The emails contained links to hXXps://nationalbank[.]bz/Doc/Prikaz.doc. The document contained a macros that launched powershell, which, in turn, tried to download and execute a file from hXXp://wateroilclub[.]com/file/dwm.exe in %Temp%\einmrmdmy.exe. The file %Temp%\einmrmdmy.exe aka dwm.exe is a CobInt stager, configured to work with the server hXXp://admvmsopp[.]com/rilruietguadvtoefmuy.

Imagine that there is no opportunity to obtain these phishing emails and thoroughly analyse the malicious files. The graph created based on the malicious domain "nationalbank[.]bz" immediately shows links to other malicious domains, attributes them to a specific group, and shows what files were used in the attack.

Let's take one of the elements of this graph, IP address 46.173.219[.]152, and create another graph based on it, with one step and with refined option turned on. This will lead to finding at least 40 new domains, including:

- bl0ckchain[.]ug
- paypal.co.uk.qlg6[.]pw
- cryptoelips[.]com.

Judging from the domain names, it seems that they are used in fraudulent schemes. The refine mechanism has determined, however, that they do not have any relation to this attack and they were therefore not included in the graph, which facilitated the analysis and attribution process.

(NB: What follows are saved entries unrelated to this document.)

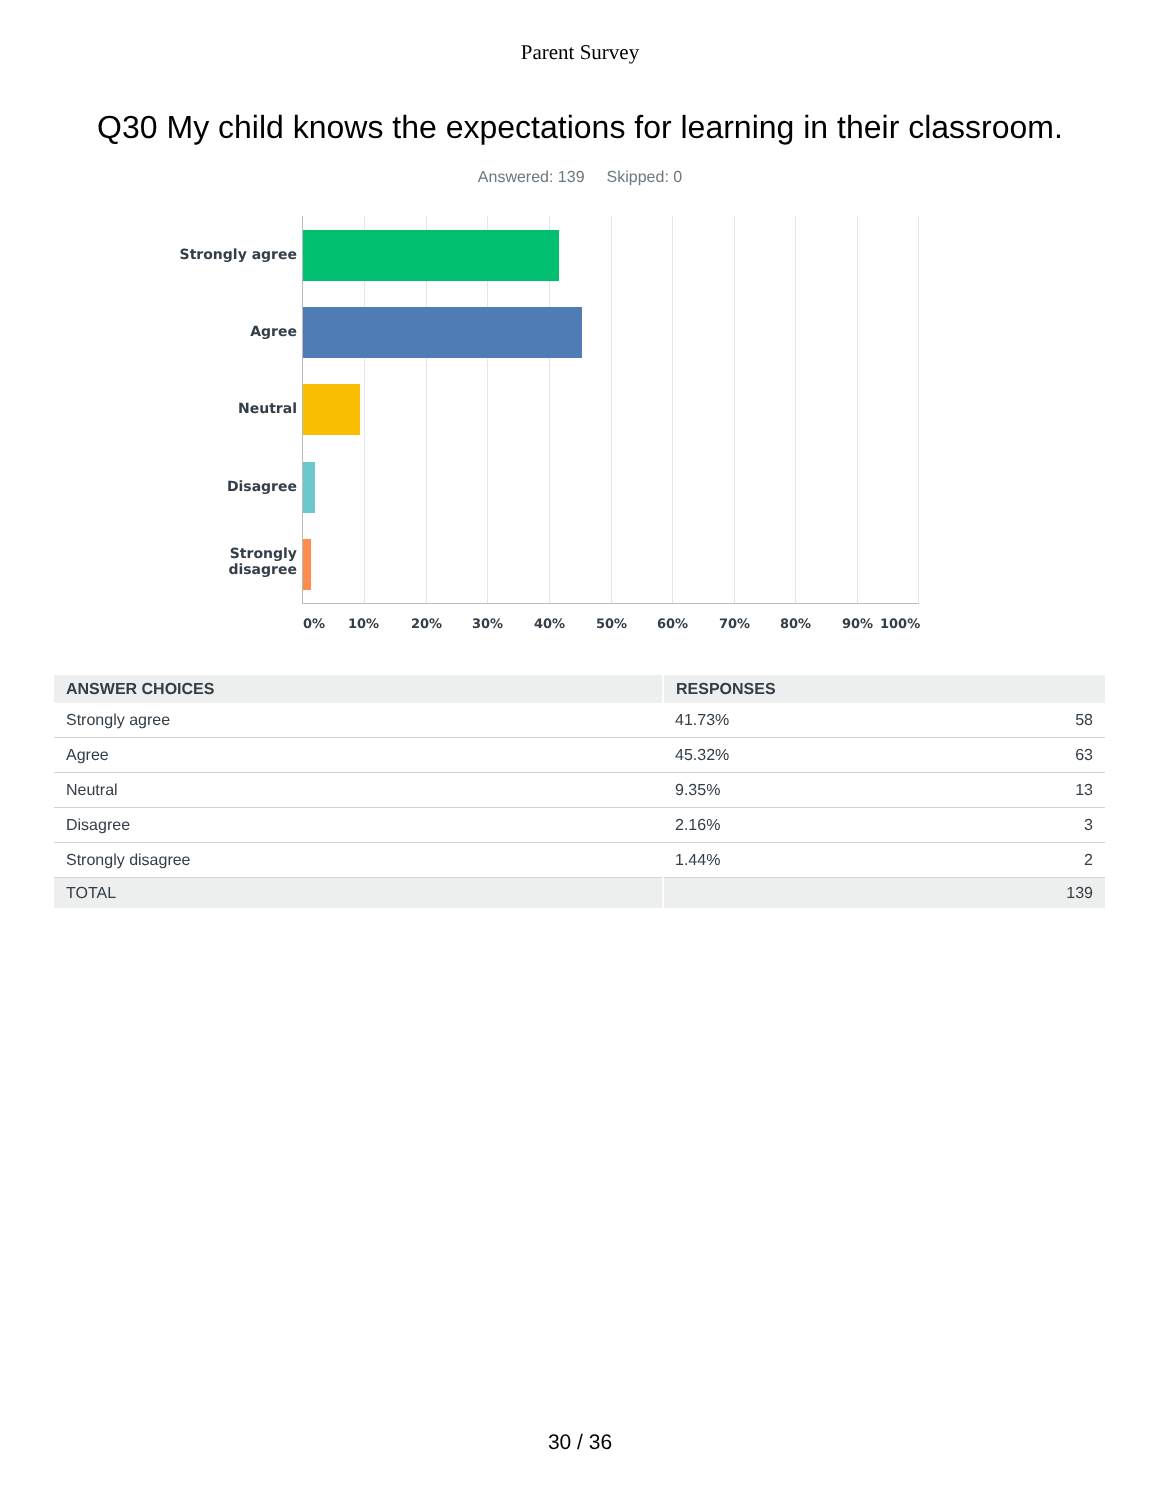Parent Survey
Q30 My child knows the expectations for learning in their classroom.
Answered: 139 Skipped: 0
Strongly agree
Agree
Neutral
Disagree
Strongly
disagree
0% 10% 20% 30% 40% 50% 60% 70% 80% 90% 100%
| ANSWER CHOICES | RESPONSES | |
| --- | --- | --- |
| Strongly agree | 41.73% | 58 |
| Agree | 45.32% | 63 |
| Neutral | 9.35% | 13 |
| Disagree | 2.16% | 3 |
| Strongly disagree | 1.44% | 2 |
| TOTAL | | 139 |
30 / 36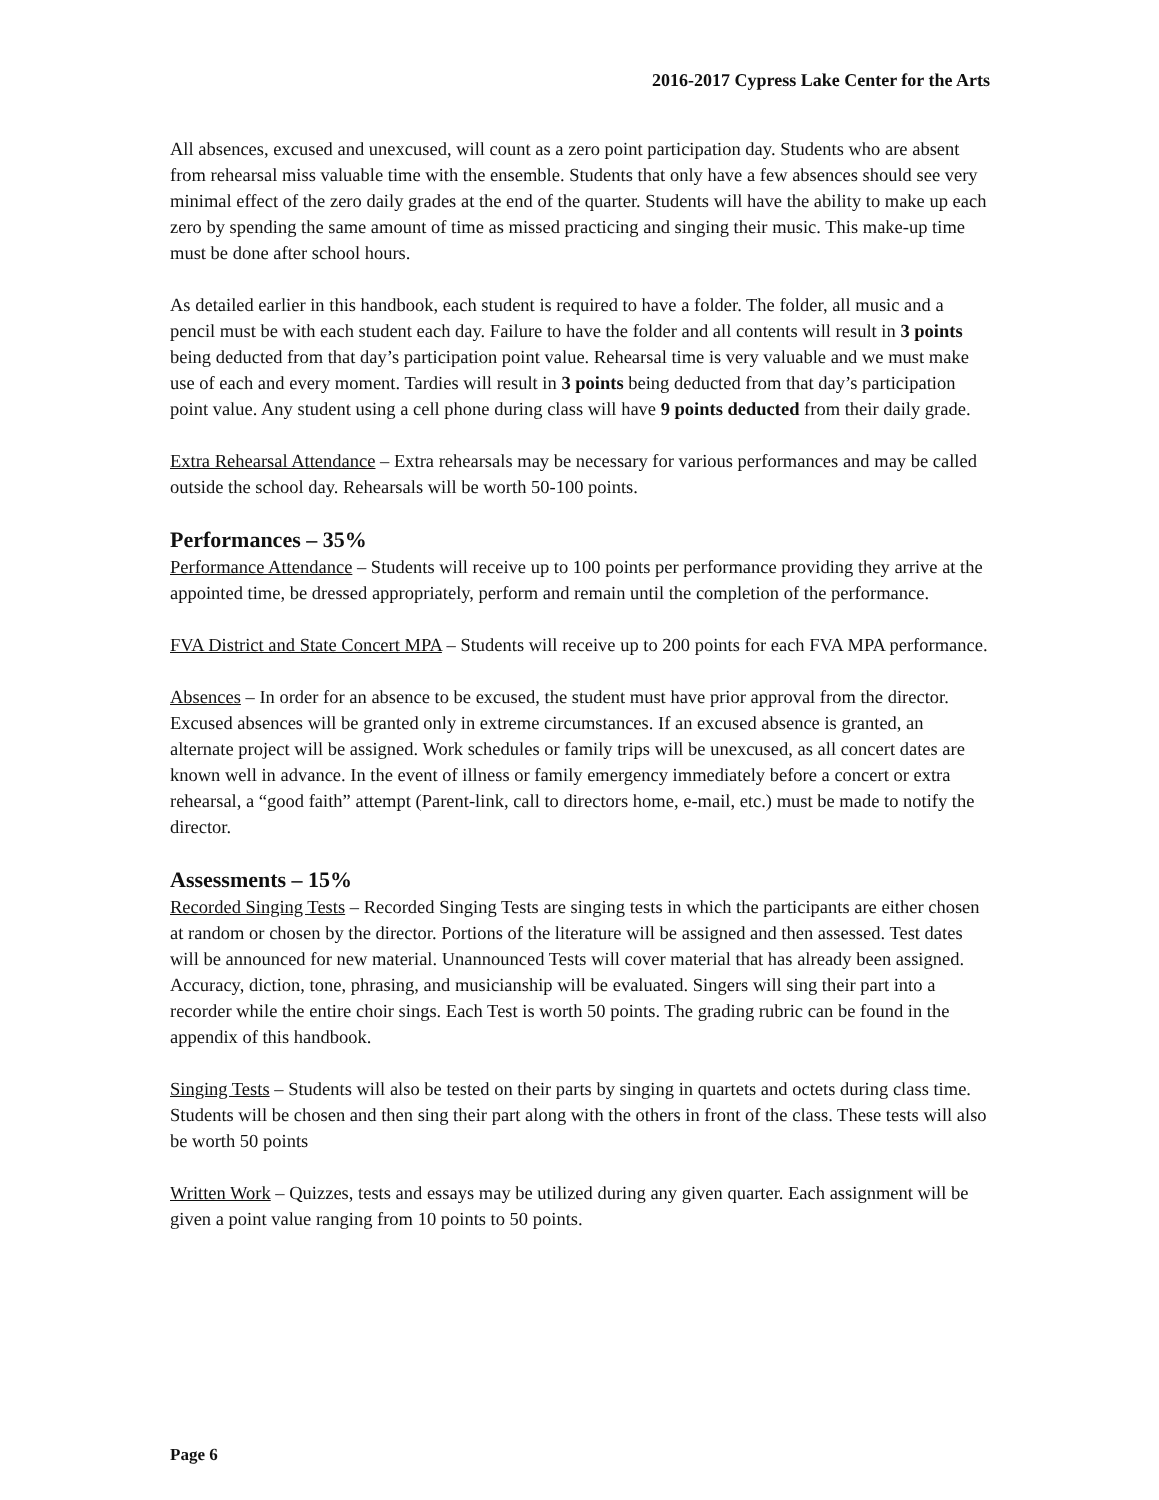2016-2017 Cypress Lake Center for the Arts
All absences, excused and unexcused, will count as a zero point participation day. Students who are absent from rehearsal miss valuable time with the ensemble. Students that only have a few absences should see very minimal effect of the zero daily grades at the end of the quarter. Students will have the ability to make up each zero by spending the same amount of time as missed practicing and singing their music. This make-up time must be done after school hours.
As detailed earlier in this handbook, each student is required to have a folder. The folder, all music and a pencil must be with each student each day. Failure to have the folder and all contents will result in 3 points being deducted from that day’s participation point value. Rehearsal time is very valuable and we must make use of each and every moment. Tardies will result in 3 points being deducted from that day’s participation point value. Any student using a cell phone during class will have 9 points deducted from their daily grade.
Extra Rehearsal Attendance – Extra rehearsals may be necessary for various performances and may be called outside the school day. Rehearsals will be worth 50-100 points.
Performances – 35%
Performance Attendance – Students will receive up to 100 points per performance providing they arrive at the appointed time, be dressed appropriately, perform and remain until the completion of the performance.
FVA District and State Concert MPA – Students will receive up to 200 points for each FVA MPA performance.
Absences – In order for an absence to be excused, the student must have prior approval from the director. Excused absences will be granted only in extreme circumstances. If an excused absence is granted, an alternate project will be assigned. Work schedules or family trips will be unexcused, as all concert dates are known well in advance. In the event of illness or family emergency immediately before a concert or extra rehearsal, a “good faith” attempt (Parent-link, call to directors home, e-mail, etc.) must be made to notify the director.
Assessments – 15%
Recorded Singing Tests – Recorded Singing Tests are singing tests in which the participants are either chosen at random or chosen by the director. Portions of the literature will be assigned and then assessed. Test dates will be announced for new material. Unannounced Tests will cover material that has already been assigned. Accuracy, diction, tone, phrasing, and musicianship will be evaluated. Singers will sing their part into a recorder while the entire choir sings. Each Test is worth 50 points. The grading rubric can be found in the appendix of this handbook.
Singing Tests – Students will also be tested on their parts by singing in quartets and octets during class time. Students will be chosen and then sing their part along with the others in front of the class. These tests will also be worth 50 points
Written Work – Quizzes, tests and essays may be utilized during any given quarter. Each assignment will be given a point value ranging from 10 points to 50 points.
Page 6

If we create another graph using the domain "nationalbank[.]bz" but with the refine option turned off, there will be more than 500 elements on the graph, with most of them having no relation to either the cybercriminal group Cobalt or to the attacks. The picture below depicts such a graph:

Conclusion

After many years of delicate refining, tests in real incident response operations, and threat hunting, we have successfully not only developed a unique tool but also changed experts' attitude towards it within our company. At first, technical researchers tried to insist on total control over the graph creation process. It was extremely difficult to persuade them that creating a graph in automated mode can be more accurate than in manual one. Nevertheless, time and numerous manual checks of the graph analysis outcomes have done their magic. Our experts now not only trust the system but also use the analysis results in their daily work. Graph technology is used in all our solutions and helps improve the threat detection process. The interface for manual graph analysis has been integrated into our services and has considerably expanded threat and cybercrime hunting opportunities. The analysts working for our clients have confirmed this. For our part, we will continue to enrich our graph with data and design new algorithms using artificial intelligence to improve the graph's accuracy.